Report: Former Iowa Hawkeyes administrator Jane Meyer files an injunction to keep the university from terminating her
A tangled legal web involving a former longtime administrator at the University of Iowa just got a lot more — well, tangled.
Jane Meyer, the Hawkeyes’ senior associate athletic director from 2001 until her reassignment out of the department in 2014, this week asked a judge to file an injunction that would prevent the university from going through with its plans to fire her effective September 9. She’s also suing the school for gender and sexual orientation discrimination, as explained by TheGazette.com:
Jane Meyer filed a motion Monday in Polk County District Court seeking an injunction to halt the UI’s plans to eliminate her job Sept. 9. She is paid $176,617 this year.
“The purpose of this letter is to notify you your at-will position with the University of Iowa is being terminated effective September 9, 2016,” wrote Kevin Ward, interim vice president for human resources administration, in a June 9 letter to Meyer included with the injunction request.
Meyer asserted in December 2014 that the UI transferred her out of her job as a senior associate athletics director as retaliation for her complaints about gender discrimination in the department after her partner, Tracey Griesbaum, was fired Aug. 4, 2014, from her position as head field hockey coach.
Meyer was Iowa’s senior women’s administrator at the time of Griesbaum’s firing, which raised several questions, not least of which involved potential conflicts of interest. Long story short, Hawkeyes field hockey players had complained about the coach, accusing her of verbal abuse and of forcing them to play through injuries. A former Iowa faculty adviser said parents of field hockey players had been afraid to address their concerns because of the coach’s relationship with Meyer.

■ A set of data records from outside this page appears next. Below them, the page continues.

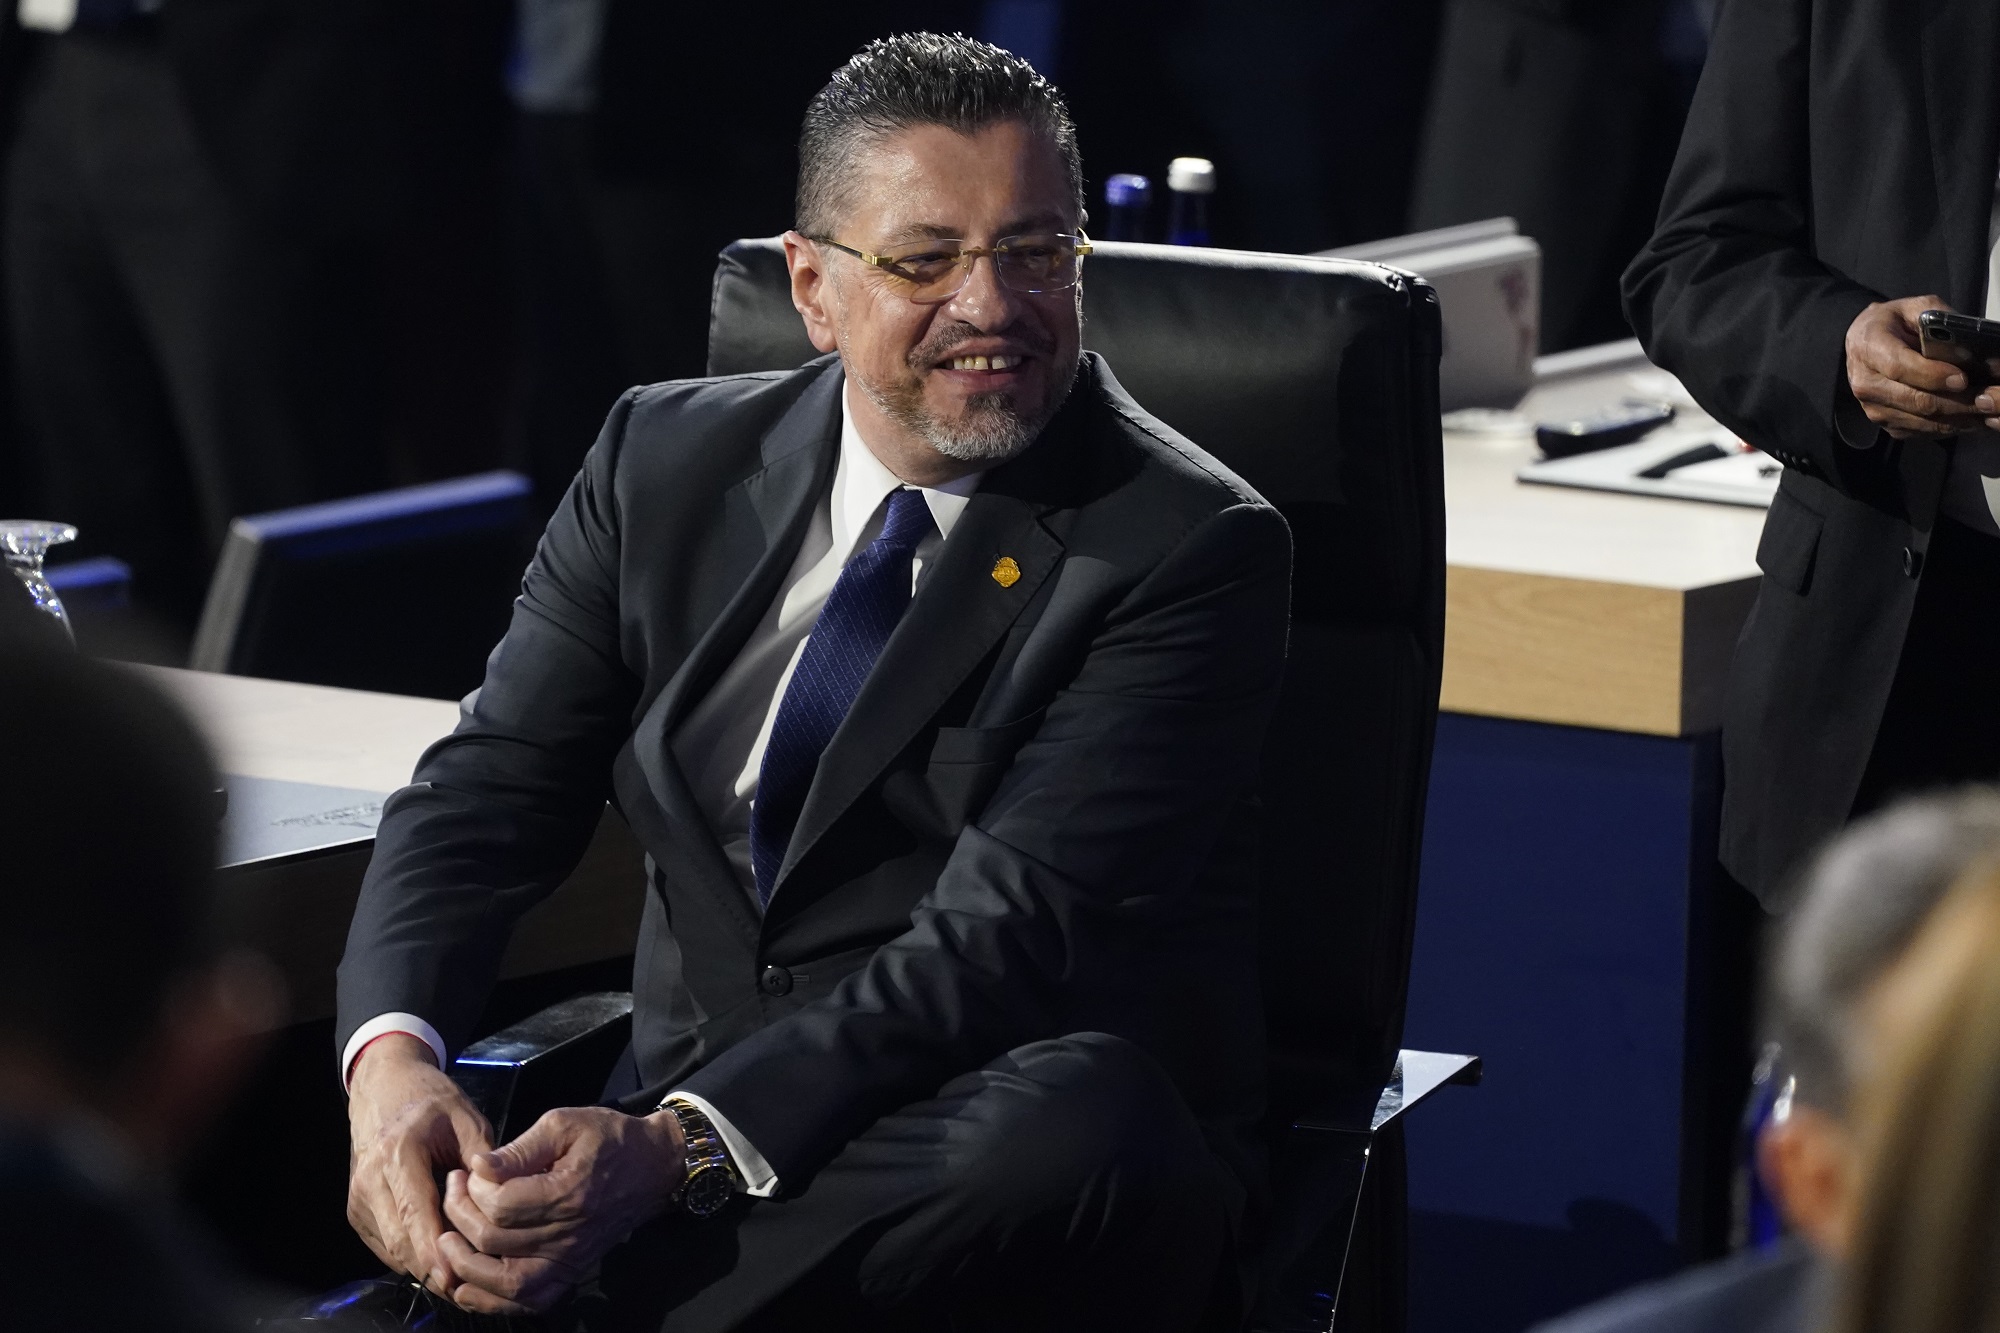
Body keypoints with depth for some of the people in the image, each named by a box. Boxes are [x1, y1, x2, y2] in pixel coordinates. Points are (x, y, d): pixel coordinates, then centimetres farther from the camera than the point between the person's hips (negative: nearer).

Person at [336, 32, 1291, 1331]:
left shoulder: (1185, 546, -8)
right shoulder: (666, 461, 8)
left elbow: (1004, 937, -18)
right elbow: (488, 793, 5)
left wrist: (681, 1147, -31)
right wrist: (392, 1059, -18)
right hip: (694, 1137, 2)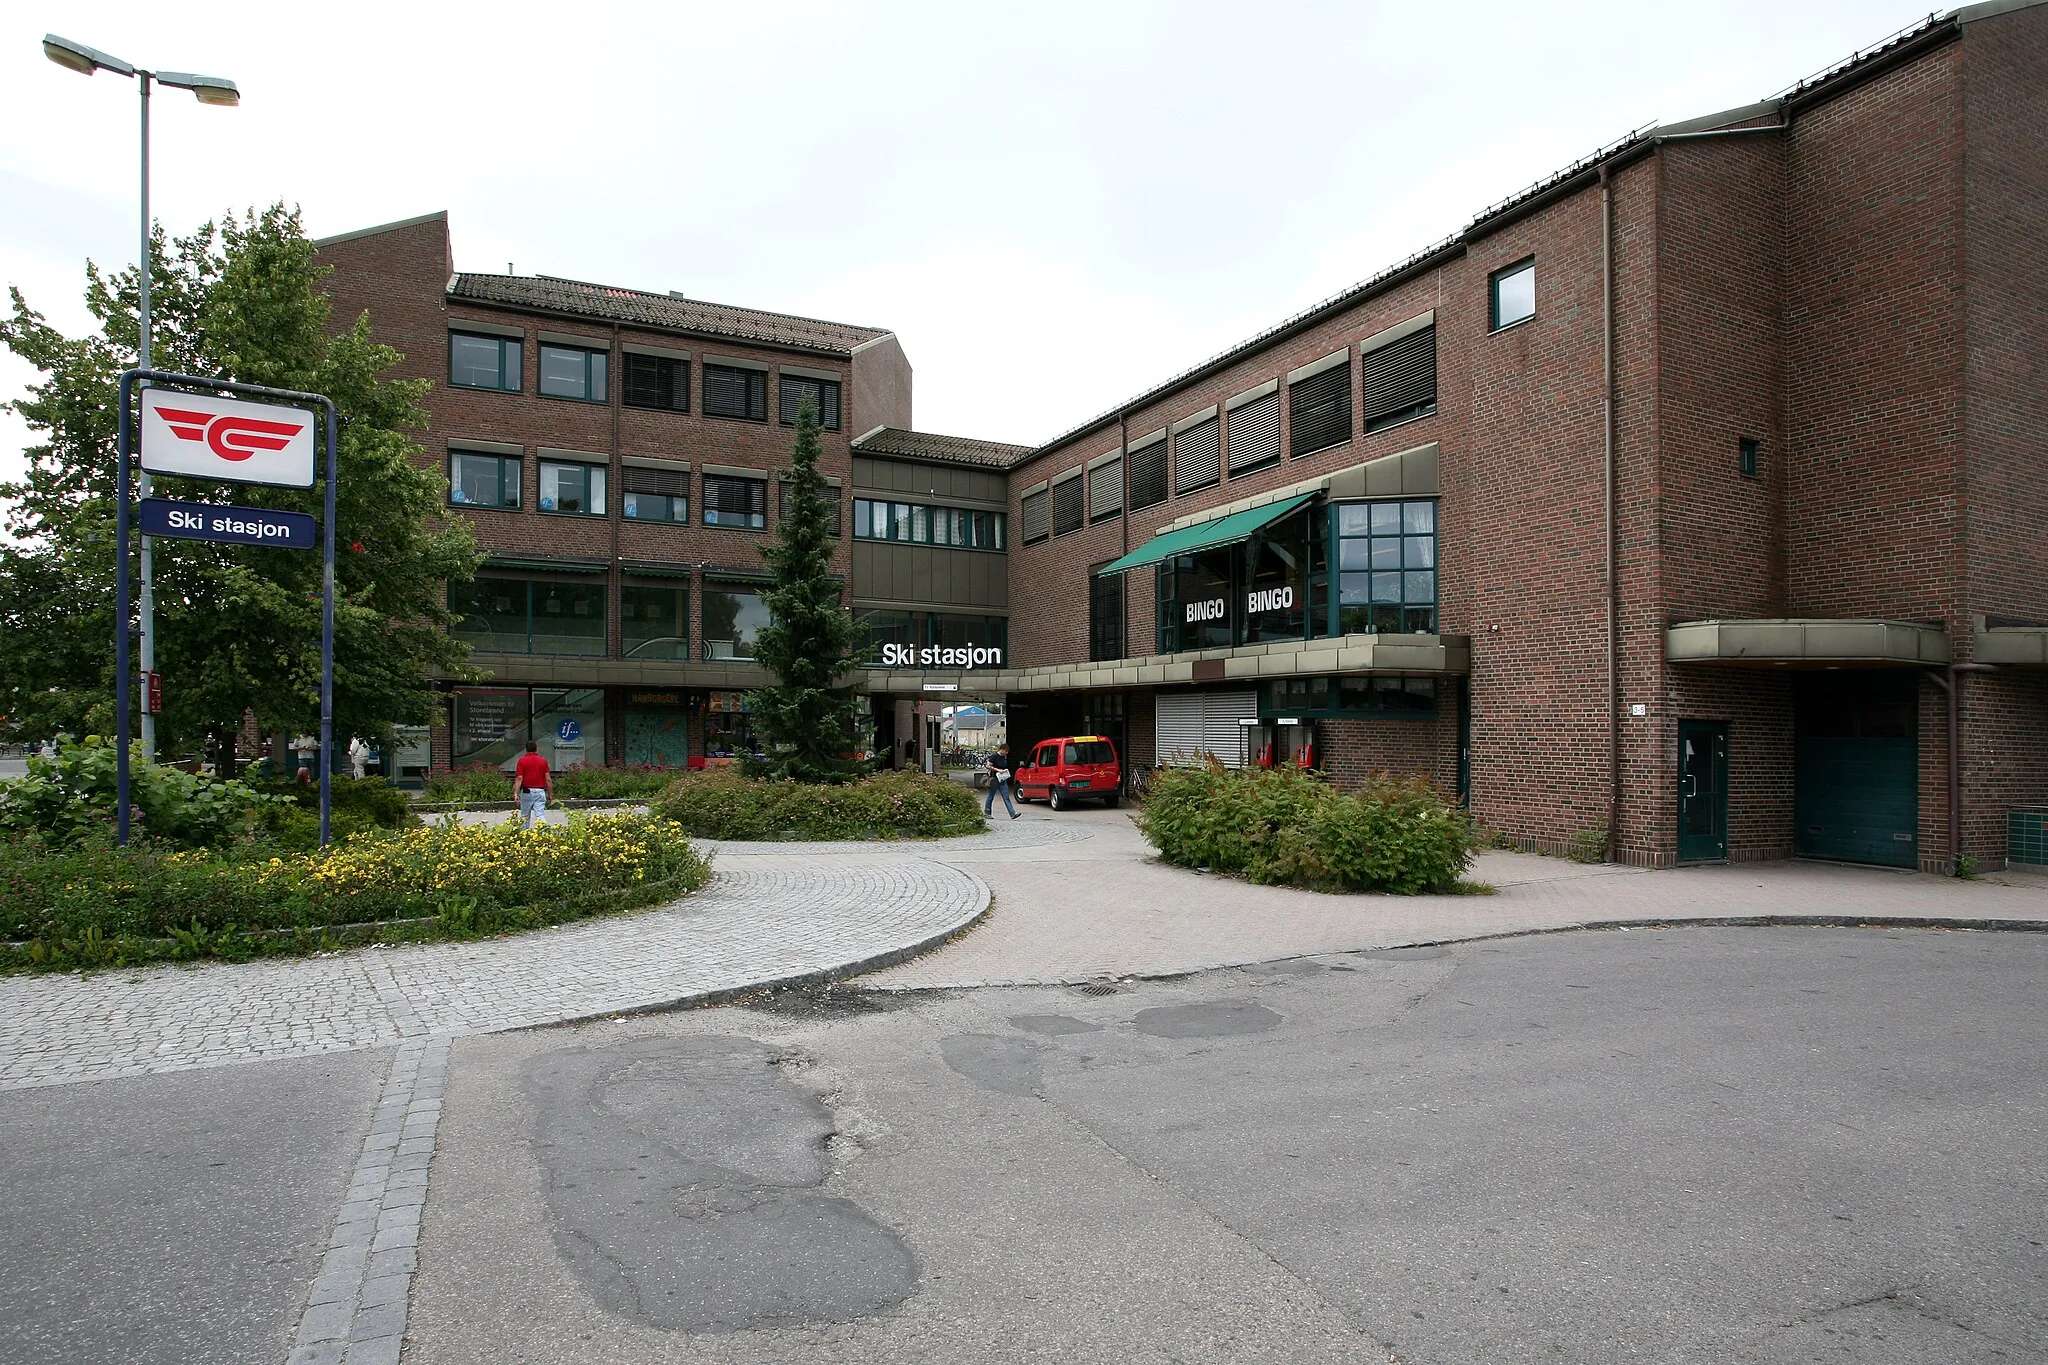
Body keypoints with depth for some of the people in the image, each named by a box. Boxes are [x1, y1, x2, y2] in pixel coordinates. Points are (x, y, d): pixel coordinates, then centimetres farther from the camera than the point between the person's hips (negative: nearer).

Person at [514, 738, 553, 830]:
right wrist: (550, 794, 9)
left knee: (525, 817, 13)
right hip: (540, 792, 1)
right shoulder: (543, 761, 4)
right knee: (540, 816, -6)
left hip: (527, 791, -1)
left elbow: (519, 778, -10)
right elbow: (548, 779, 2)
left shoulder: (522, 760, -1)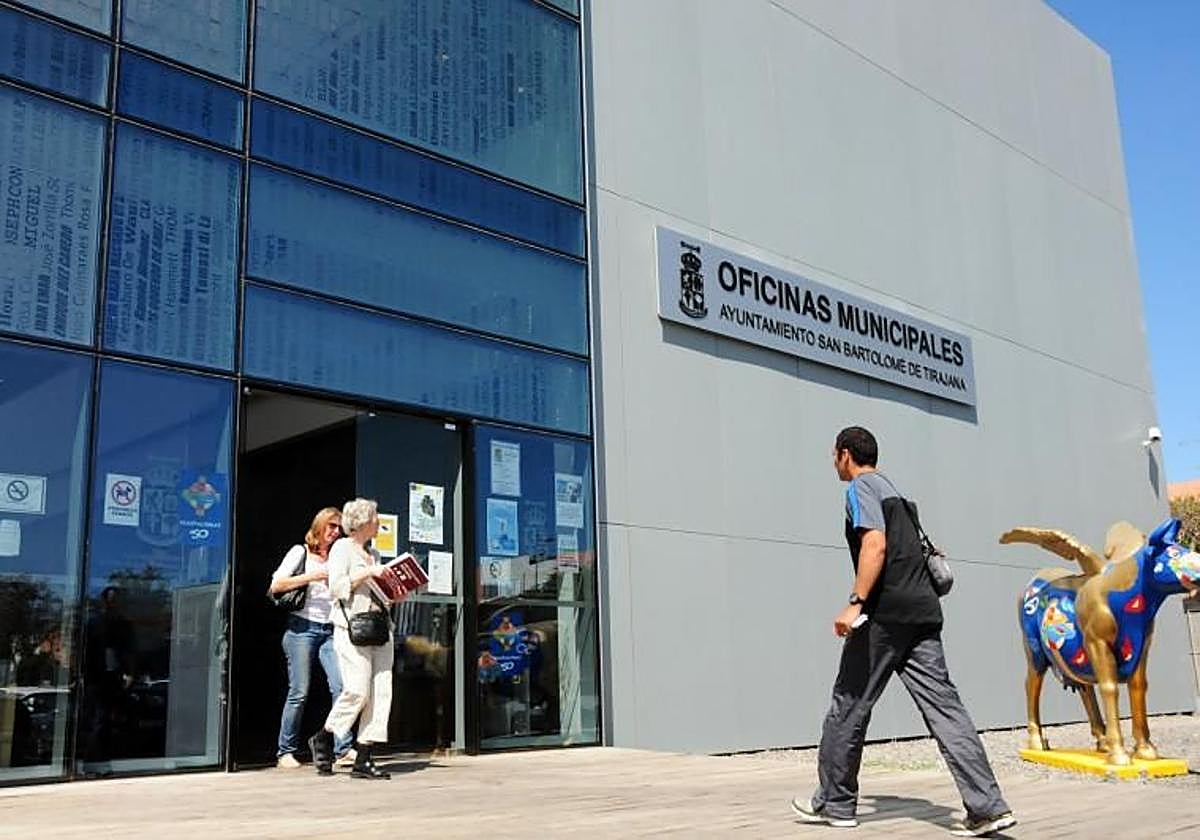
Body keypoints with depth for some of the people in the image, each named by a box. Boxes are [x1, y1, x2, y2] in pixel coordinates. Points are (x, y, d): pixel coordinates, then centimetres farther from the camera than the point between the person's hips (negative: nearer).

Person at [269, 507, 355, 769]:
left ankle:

Griesbaum later sued the school, alleging wrongful termination, and athletic director Gary Barta reassigned Meyer from athletics to the university’s Facilities Management department, citing advice from the Iowa attorney general’s office. In April 2015, Meyer was named project manager and logistical strategist for Iowa’s school of liberal arts and sciences. More from TheGazette.com:
“However, it is clear that the University had no intention of returning Ms. Meyer to her prior position, they merely wanted to create a time gap between Ms. Meyer’s whistle-blowing and her termination in order to avoid any further retaliation allegations,” the brief states.
Ward’s June 9 letter said Meyer’s new job was always considered temporary and would end in June 2016. But a Dec. 10, 2014, letter from Ward uses the word “interim” rather than temporary to describe the job and says the duration of reassignment is unknown “and will be reassessed as appropriate.”
Ward told Meyer June 9 her help transitioning the School of Music to the new Voxman Music Building and studio arts into the new Visual Arts Building won’t be needed after Aug. 31.
“Your assistance with the logistics of this complex move have been appreciated,” Ward wrote.
UI officials said Wednesday they will resist Meyer’s attempt to keep her job.
“The University did not retaliate against Ms. Meyer with her reassignment nor with her notice of termination,” spokeswoman Jeneane Beck wrote.
As noted in TheGazette.com’s story, Meyer sued the university, the board of regents and the state last November. With a jury trial scheduled for next April, there may be more legal twists yet to come.